> _Exercise objective_: Could you print the listing again exactly, omitting the pictures?

> _Data block_:
⟨
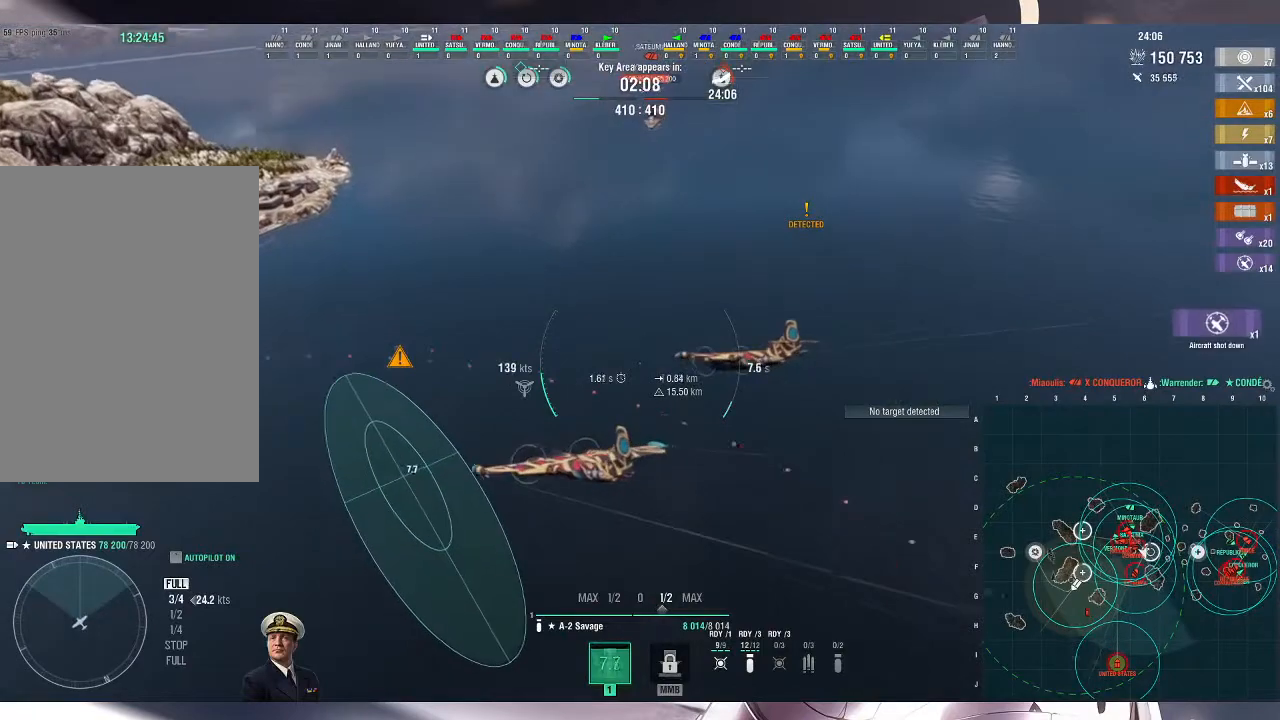
{"keys": ["d", "s"], "mouse": [], "events": []}
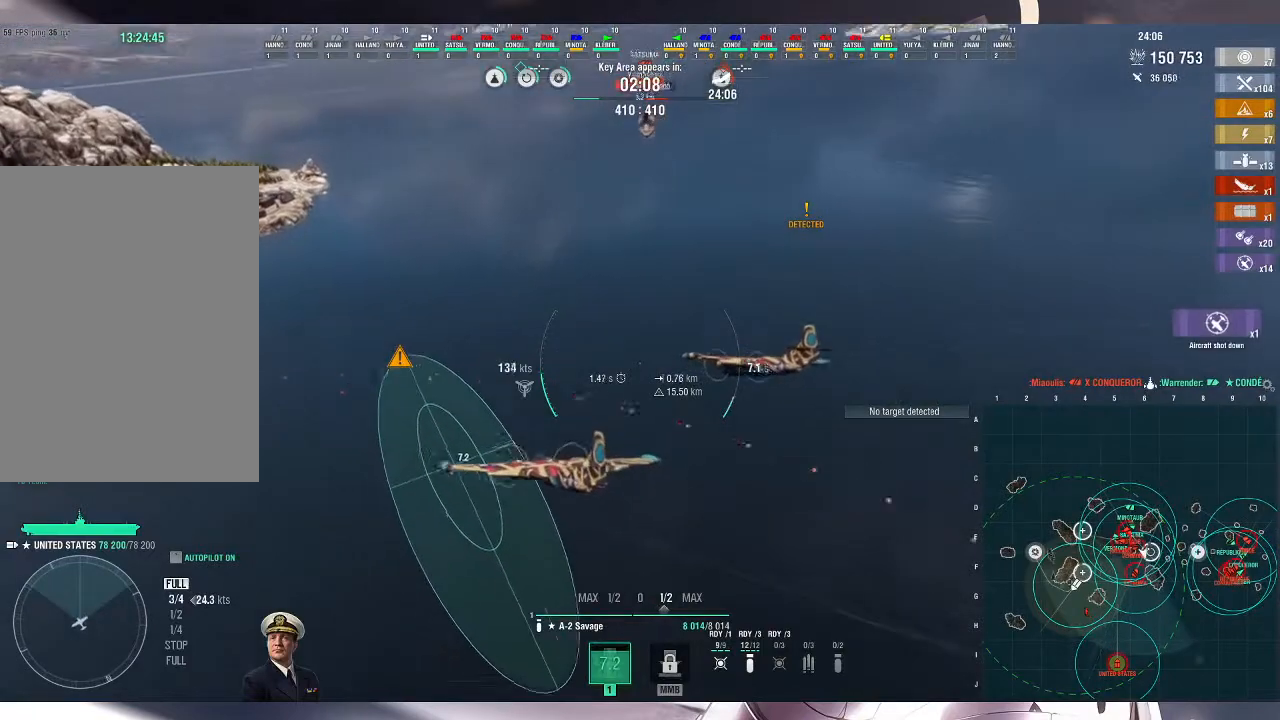
{"keys": ["d"], "mouse": [], "events": [[33, "s", "up"]]}
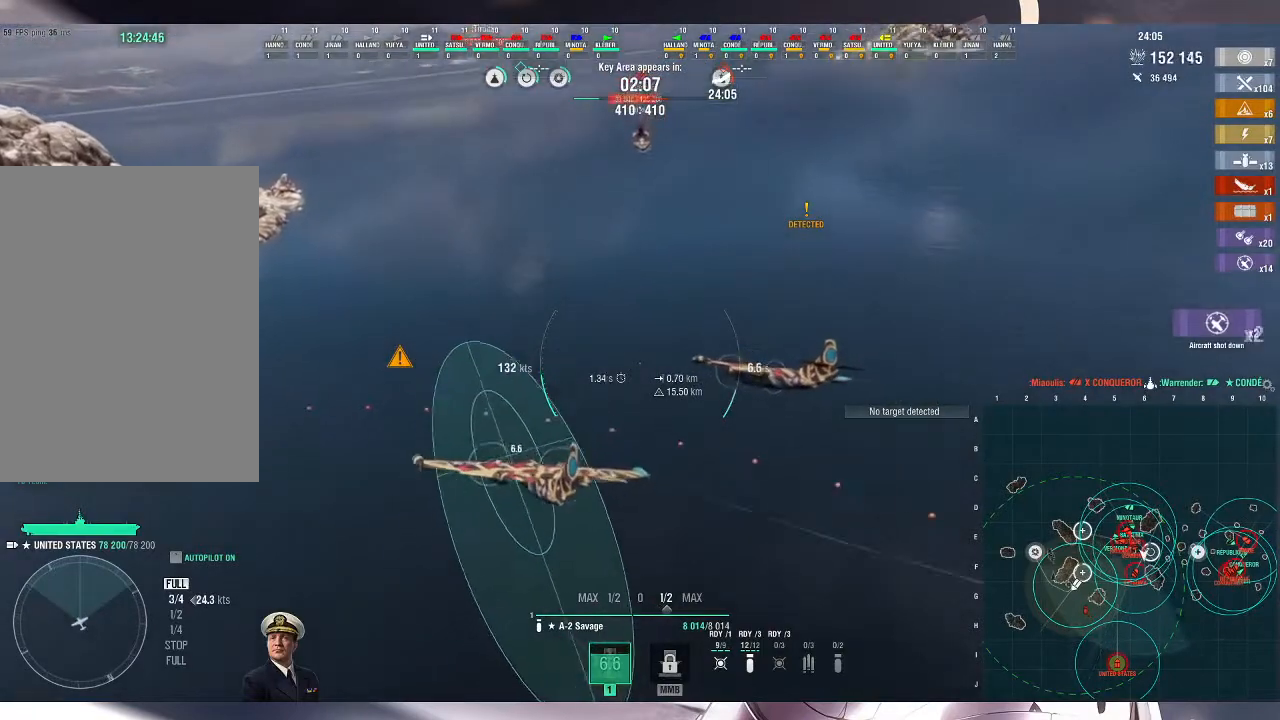
{"keys": ["w"], "mouse": [], "events": [[433, "d", "up"], [500, "w", "down"]]}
⟩
> _Task solution_:
{"keys": ["d", "s"], "mouse": [], "events": []}
{"keys": ["d"], "mouse": [], "events": [[33, "s", "up"]]}
{"keys": ["w"], "mouse": [], "events": [[433, "d", "up"], [500, "w", "down"]]}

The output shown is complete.